If the measure of engagement "measures" something (ie, real number) (eg, Hours of engagement) then the "average" becomes a valid statistic.

let me explain some more and provide an example.

with this proposal each activity in my database can have a rating. the purpose of this rating is to show how much engagement a person is showing when they do this particular activity.

a rating on 1 is bestowed upon people who are really active and providing leadership. the reason, xavier, for doing it this way is because people aspire to be number 1, not number 5. :) organizing a phonebank would have a rating of 1. writing a letter to an elected official would be rated a 4. not that hard but still some engagement. attending a meeting would be a 3.

when person1 attends a meeting (on 8/7/10) they get a 3. they wrote a letter (11/2/10), they get a 4. another letter (1/2/11), another 4. then they attended a meeting (1/16/11), for another 3.

because we are tracking this in the database, here is the kind of reporting i am talking about.

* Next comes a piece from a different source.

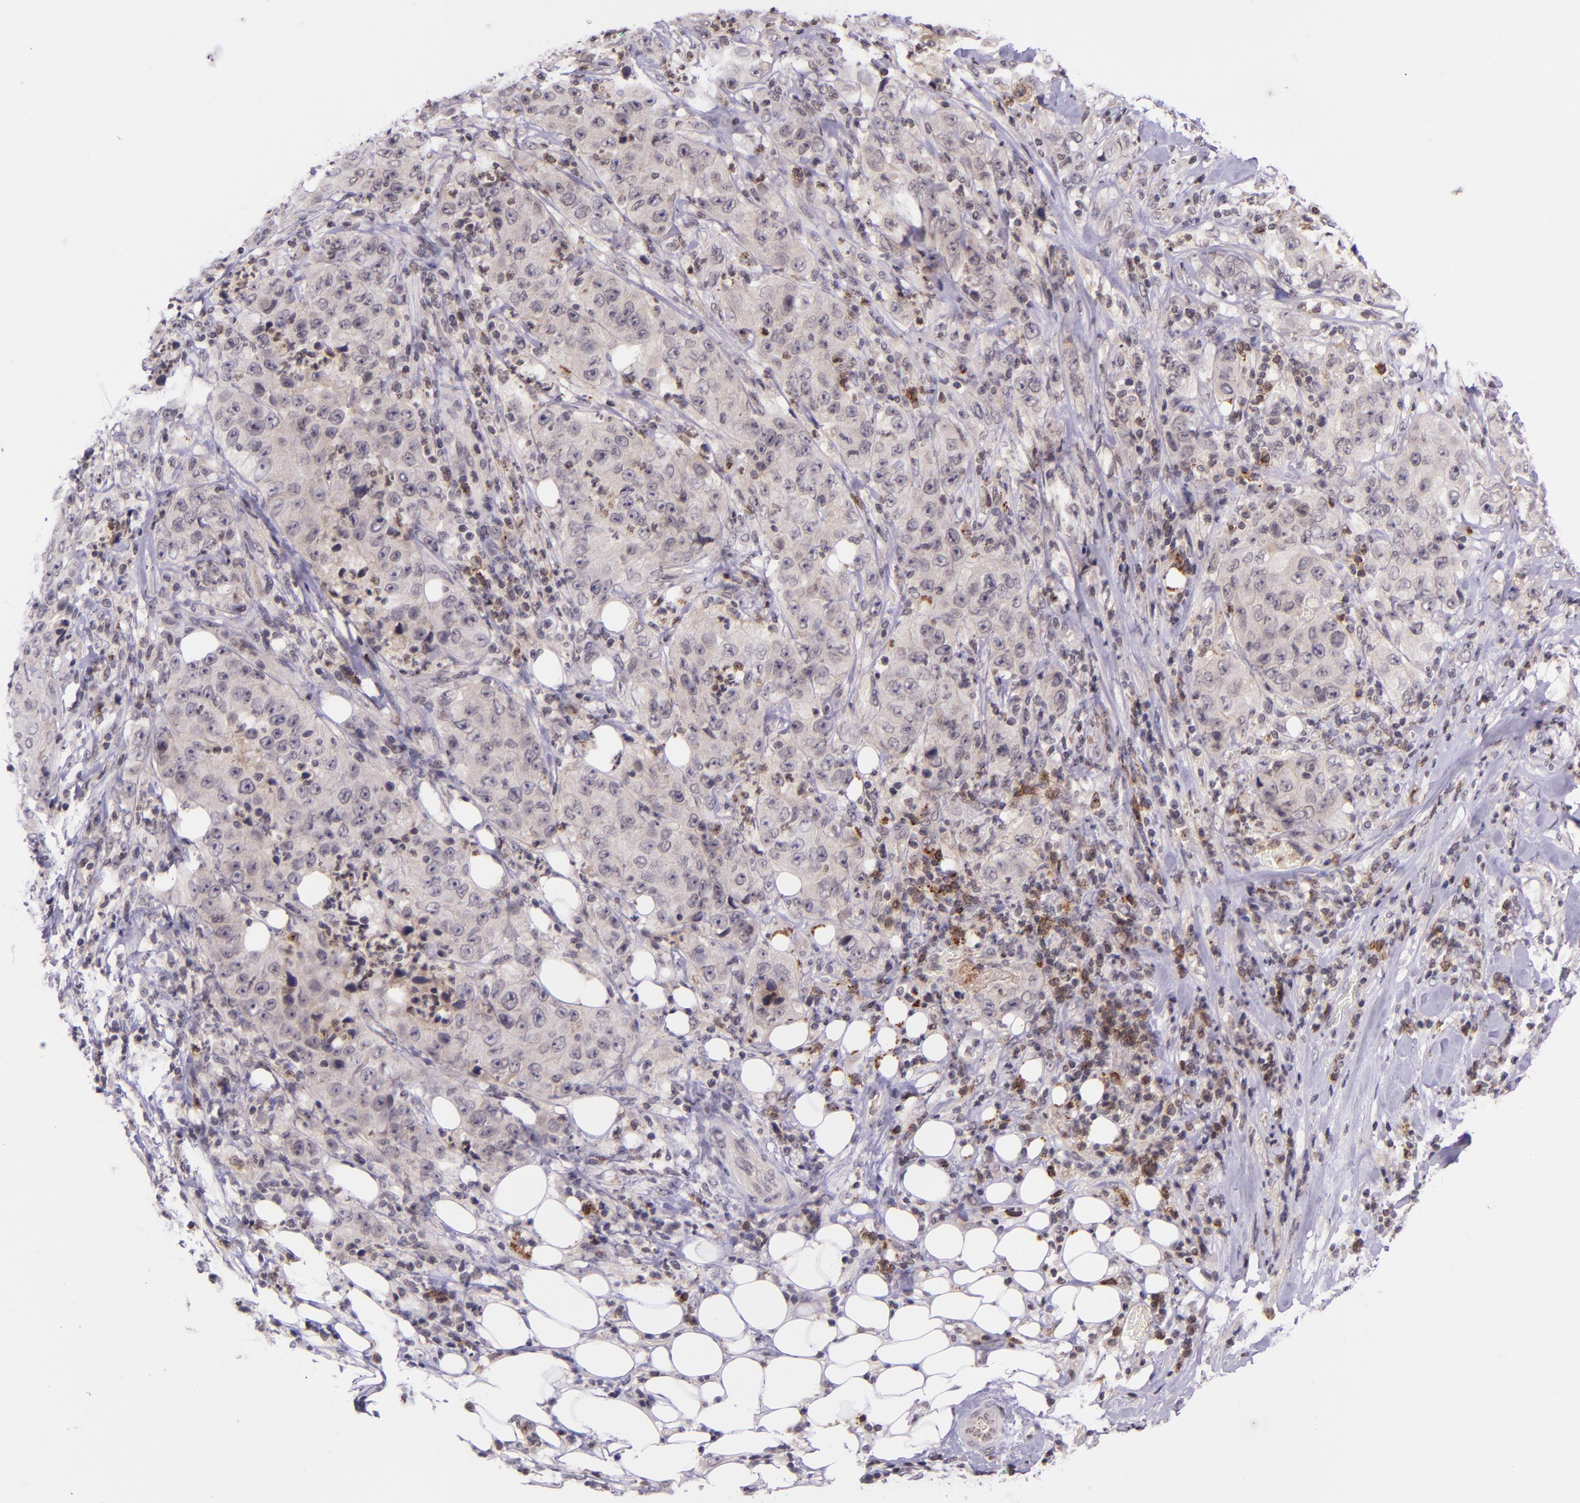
{"staining": {"intensity": "negative", "quantity": "none", "location": "none"}, "tissue": "lung cancer", "cell_type": "Tumor cells", "image_type": "cancer", "snomed": [{"axis": "morphology", "description": "Squamous cell carcinoma, NOS"}, {"axis": "topography", "description": "Lung"}], "caption": "DAB immunohistochemical staining of lung cancer (squamous cell carcinoma) reveals no significant positivity in tumor cells. (DAB immunohistochemistry (IHC) visualized using brightfield microscopy, high magnification).", "gene": "SELL", "patient": {"sex": "male", "age": 64}}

we can show the first time someone took a scored action: 8/7/10
we can show the last time they took one: 1/16/11
we can show the total number of actions they took: 4
we can show the average leadership score they have: 14 / 4 = 3.5
we can show the number of the kinds of leadership actions they took:
1 - 0
2 - 0
3 - 2
4 - 2
5 - 0

this actually tells me quite a bit. 3.5 on an engagement ladder that goes from 5 up to 1 means i have someone who is willing to do some work. i can send her more, see if she responds to greater engagement.

 

it would be nice to be able to set the default value for a particular activity when i create the activity, but it is essential that the individual activity be able to be rated independently. attending the meeting at the state capitol could be rated higher than the meeting at the local school, but it would be nice to not have to create a new kind of activity.

hope this helps...

Hi,

We have tentatively decided to use Events, rather than Activities, to track member actions such as attending hearings, providing testimony, signing petitions, contacting elected officials, and participating in rallies. Events seems more robust than Activities, especially the Manage Events part of it. We are not intending to be highly quantitative about this, in the sense of developing an engagement score. We want to have a count of the events a person has participated in, and also want to track their reliability -- what percentage of events that a person commits to do they actually show up at? It will be a bit confusing since some of our "events" are really actions. I don't think we can change the name, though. All events will have a date range, and will be linked to a specific project -- which will also give us some ability to track effort, such as how many phone calls, emails, pre-meetings, and so on went into a particular policy win.

The blog is a great idea, by the way.